Lines to return, exactly: from the line with "<source format=gbr>" to the line with "G04 Gerber Fmt" in the entries below, both included.

§ Supplied records
++++++++++++++++++++
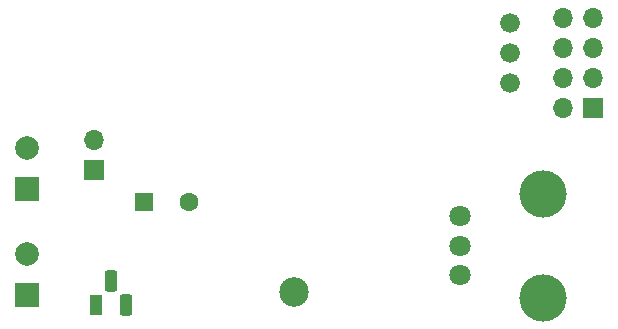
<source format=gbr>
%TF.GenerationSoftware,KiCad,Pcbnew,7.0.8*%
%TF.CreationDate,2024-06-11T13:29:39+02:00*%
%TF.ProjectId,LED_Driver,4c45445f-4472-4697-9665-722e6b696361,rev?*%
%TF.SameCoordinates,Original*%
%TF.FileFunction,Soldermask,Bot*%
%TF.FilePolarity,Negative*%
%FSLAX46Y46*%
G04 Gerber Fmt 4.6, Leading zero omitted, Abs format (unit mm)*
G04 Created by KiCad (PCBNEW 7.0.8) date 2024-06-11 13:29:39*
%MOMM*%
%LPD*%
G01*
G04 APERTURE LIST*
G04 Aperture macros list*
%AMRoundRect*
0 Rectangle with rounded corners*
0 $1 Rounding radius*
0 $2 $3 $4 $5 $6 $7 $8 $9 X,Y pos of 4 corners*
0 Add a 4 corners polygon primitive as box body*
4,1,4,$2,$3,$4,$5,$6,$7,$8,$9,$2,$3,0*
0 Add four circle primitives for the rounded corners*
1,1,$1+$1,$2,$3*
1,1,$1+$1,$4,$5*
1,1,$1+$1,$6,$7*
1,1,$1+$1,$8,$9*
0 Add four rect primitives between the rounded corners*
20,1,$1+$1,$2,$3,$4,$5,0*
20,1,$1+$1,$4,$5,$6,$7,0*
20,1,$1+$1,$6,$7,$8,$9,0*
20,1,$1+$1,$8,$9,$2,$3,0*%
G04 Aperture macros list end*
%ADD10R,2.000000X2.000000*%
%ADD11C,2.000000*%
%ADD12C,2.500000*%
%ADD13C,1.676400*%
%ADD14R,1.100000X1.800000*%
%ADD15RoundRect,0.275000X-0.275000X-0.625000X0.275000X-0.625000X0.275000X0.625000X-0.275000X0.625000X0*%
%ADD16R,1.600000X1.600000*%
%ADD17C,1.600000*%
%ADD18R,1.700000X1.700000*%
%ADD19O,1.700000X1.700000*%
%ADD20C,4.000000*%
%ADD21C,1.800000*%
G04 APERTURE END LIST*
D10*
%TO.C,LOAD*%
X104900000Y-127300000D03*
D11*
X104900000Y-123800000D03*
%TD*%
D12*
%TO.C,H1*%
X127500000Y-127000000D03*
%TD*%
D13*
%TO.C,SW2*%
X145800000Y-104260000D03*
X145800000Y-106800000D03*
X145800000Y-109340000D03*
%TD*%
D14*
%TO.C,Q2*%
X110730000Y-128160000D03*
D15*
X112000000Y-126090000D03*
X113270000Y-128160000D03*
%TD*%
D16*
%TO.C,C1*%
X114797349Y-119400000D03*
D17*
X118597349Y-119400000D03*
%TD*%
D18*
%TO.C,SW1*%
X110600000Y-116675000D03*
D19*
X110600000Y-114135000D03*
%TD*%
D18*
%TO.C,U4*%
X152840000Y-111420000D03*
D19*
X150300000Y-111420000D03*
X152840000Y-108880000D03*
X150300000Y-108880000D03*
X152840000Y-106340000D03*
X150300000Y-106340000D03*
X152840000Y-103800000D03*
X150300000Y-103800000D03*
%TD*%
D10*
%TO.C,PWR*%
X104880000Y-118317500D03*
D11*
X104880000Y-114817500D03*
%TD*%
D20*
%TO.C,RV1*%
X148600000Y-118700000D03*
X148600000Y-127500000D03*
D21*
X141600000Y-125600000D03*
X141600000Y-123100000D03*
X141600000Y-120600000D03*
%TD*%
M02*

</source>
++++++++++++++++++++
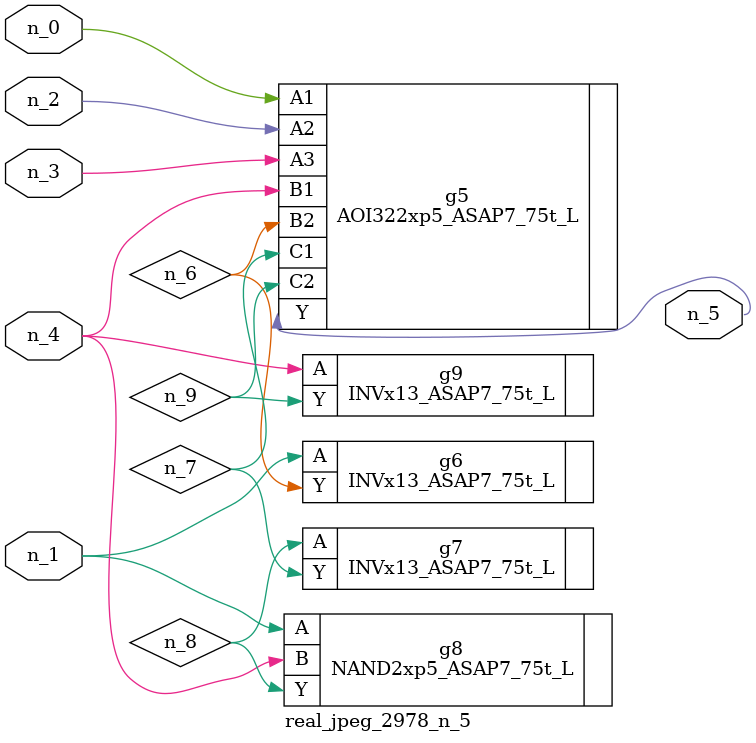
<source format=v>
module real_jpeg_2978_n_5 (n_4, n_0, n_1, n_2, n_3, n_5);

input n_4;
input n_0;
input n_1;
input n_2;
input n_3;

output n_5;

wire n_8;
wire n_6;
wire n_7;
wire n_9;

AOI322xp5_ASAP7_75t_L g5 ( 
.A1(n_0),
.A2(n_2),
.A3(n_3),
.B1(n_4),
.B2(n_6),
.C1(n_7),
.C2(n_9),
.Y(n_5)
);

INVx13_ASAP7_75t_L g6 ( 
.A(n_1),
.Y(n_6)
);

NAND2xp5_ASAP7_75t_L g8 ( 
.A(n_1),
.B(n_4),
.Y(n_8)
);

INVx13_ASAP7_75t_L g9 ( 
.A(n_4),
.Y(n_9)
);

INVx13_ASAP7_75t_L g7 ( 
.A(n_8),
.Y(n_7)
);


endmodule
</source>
++++++++++++++++++++
§ Task solution
<source format=gbr>
%TF.GenerationSoftware,KiCad,Pcbnew,7.0.8*%
%TF.CreationDate,2024-06-11T13:29:39+02:00*%
%TF.ProjectId,LED_Driver,4c45445f-4472-4697-9665-722e6b696361,rev?*%
%TF.SameCoordinates,Original*%
%TF.FileFunction,Soldermask,Bot*%
%TF.FilePolarity,Negative*%
%FSLAX46Y46*%
G04 Gerber Fmt 4.6, Leading zero omitted, Abs format (unit mm)*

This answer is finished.